TASK TO COMPLETE | Number of lines with "rect" in the listing: report it, and nothing else.

THE INPUT |
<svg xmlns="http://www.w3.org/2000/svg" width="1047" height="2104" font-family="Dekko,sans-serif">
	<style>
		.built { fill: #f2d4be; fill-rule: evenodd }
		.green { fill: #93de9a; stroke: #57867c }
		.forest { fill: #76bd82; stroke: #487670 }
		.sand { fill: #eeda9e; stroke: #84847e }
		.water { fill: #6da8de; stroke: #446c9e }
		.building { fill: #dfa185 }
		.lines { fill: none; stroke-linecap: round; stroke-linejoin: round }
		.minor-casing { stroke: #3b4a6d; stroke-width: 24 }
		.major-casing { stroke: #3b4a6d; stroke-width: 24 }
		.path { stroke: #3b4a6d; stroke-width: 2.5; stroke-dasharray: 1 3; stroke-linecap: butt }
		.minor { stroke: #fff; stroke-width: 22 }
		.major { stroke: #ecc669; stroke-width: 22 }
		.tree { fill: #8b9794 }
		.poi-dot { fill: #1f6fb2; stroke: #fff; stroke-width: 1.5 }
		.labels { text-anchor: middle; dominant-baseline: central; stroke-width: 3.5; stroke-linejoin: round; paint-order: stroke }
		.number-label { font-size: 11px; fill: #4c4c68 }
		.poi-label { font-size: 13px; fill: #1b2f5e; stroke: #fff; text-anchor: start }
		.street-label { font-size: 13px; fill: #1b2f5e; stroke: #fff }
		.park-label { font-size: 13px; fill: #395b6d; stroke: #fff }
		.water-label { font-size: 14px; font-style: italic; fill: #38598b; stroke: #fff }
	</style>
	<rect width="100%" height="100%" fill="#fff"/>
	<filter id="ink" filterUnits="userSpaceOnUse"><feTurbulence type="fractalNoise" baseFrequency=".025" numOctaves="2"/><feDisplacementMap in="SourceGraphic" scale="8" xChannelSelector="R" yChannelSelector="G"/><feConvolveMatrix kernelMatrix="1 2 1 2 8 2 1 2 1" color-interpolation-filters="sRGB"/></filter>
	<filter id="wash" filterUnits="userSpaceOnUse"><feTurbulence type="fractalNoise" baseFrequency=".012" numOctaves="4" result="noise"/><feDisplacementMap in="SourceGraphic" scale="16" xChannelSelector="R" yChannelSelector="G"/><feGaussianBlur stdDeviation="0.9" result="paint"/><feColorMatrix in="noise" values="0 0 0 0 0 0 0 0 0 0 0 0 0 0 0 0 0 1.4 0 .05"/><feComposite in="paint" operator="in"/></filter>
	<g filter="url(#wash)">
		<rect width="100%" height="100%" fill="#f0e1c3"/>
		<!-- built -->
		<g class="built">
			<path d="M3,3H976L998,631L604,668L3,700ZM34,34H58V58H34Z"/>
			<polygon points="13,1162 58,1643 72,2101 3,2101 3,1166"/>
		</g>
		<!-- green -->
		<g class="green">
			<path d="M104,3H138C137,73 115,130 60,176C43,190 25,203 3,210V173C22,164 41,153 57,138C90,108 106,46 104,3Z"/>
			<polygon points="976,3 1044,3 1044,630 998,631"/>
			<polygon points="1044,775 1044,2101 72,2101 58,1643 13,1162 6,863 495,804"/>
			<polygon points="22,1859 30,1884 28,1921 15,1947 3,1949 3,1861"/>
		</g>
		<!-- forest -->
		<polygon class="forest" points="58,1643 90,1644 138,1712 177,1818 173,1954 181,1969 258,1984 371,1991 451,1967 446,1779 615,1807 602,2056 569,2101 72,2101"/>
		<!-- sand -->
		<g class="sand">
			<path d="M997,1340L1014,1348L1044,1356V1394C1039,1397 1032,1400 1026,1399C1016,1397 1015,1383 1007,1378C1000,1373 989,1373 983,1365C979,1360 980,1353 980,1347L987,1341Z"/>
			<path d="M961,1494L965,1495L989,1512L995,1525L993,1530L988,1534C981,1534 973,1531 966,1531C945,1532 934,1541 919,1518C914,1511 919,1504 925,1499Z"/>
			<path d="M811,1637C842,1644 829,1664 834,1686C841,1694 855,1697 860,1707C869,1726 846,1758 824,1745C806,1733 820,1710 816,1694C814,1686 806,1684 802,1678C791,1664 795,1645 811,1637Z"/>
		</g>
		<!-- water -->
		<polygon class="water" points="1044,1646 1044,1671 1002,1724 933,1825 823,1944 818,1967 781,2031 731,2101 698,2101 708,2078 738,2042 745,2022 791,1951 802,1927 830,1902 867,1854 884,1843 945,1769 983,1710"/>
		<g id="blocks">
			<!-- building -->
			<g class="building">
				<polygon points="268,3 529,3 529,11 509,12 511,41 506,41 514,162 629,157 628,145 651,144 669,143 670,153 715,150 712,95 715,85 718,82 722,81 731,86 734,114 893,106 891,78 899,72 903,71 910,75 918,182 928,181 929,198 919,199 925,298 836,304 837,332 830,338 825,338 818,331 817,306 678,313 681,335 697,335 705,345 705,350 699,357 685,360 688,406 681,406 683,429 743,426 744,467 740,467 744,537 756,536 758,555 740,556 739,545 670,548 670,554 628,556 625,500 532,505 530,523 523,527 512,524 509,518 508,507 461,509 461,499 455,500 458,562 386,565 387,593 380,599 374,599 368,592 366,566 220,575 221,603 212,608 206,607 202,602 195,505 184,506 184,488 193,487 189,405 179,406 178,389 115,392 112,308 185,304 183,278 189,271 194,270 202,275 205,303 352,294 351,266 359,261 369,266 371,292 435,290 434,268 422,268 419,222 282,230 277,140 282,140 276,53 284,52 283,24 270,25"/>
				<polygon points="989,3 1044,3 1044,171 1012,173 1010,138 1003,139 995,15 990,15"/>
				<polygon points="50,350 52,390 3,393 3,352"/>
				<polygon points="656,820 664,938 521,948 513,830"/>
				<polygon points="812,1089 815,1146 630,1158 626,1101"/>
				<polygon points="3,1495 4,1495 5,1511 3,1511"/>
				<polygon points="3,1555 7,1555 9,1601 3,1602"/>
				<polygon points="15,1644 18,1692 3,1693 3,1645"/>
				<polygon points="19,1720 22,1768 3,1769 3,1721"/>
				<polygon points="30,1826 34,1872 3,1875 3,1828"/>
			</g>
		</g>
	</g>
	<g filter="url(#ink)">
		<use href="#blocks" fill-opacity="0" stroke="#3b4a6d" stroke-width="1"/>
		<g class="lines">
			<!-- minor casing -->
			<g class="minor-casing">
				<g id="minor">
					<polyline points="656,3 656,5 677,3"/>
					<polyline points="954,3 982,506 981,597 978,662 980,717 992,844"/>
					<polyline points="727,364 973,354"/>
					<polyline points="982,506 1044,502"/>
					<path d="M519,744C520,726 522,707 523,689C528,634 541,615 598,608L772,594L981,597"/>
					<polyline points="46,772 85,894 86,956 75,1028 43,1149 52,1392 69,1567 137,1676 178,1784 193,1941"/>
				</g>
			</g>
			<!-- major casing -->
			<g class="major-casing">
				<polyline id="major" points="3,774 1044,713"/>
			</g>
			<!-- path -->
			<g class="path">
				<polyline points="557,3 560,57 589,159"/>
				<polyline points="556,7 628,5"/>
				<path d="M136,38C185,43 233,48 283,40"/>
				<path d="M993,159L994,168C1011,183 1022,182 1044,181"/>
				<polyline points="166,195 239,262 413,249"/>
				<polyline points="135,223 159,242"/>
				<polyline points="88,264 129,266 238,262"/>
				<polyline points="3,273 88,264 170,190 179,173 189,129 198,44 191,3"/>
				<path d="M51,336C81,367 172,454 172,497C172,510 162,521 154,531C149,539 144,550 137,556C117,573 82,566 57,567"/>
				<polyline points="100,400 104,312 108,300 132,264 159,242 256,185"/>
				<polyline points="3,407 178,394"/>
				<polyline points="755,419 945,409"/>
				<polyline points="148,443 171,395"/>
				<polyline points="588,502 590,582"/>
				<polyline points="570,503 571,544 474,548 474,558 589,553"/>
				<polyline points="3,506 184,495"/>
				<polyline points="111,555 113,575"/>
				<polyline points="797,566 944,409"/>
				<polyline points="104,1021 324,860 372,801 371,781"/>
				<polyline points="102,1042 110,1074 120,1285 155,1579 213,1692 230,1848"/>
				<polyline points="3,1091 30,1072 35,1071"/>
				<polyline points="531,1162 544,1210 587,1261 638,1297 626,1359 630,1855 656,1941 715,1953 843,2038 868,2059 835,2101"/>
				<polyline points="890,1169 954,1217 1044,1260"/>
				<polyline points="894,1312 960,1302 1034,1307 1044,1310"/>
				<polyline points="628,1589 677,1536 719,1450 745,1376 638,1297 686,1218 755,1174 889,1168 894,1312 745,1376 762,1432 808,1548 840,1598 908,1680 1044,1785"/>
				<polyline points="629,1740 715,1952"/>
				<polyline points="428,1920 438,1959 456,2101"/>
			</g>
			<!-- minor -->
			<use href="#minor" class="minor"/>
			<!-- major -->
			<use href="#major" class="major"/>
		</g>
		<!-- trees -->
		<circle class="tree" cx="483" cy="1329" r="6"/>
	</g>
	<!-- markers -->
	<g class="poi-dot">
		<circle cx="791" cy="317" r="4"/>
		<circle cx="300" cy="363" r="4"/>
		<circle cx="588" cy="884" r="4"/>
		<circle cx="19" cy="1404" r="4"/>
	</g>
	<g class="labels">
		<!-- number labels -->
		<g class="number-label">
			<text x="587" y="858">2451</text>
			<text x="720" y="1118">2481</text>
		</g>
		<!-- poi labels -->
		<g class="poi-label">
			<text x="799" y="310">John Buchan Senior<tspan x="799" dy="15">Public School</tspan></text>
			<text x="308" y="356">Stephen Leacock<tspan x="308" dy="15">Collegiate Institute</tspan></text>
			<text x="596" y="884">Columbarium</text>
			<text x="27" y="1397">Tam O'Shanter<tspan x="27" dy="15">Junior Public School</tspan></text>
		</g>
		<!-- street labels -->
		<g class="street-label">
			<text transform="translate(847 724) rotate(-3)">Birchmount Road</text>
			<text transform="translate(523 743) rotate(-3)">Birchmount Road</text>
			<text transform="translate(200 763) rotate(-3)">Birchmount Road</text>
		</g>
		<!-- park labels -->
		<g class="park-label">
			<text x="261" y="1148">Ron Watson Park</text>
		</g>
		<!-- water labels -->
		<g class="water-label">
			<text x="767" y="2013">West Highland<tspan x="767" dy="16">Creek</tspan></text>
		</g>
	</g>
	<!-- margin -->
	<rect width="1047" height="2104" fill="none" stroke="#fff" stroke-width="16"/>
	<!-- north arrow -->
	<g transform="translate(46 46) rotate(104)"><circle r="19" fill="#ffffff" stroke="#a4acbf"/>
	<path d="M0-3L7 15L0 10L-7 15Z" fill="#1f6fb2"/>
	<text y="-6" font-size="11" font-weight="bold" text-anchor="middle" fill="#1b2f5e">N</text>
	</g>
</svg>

COMPLETED TASK | 3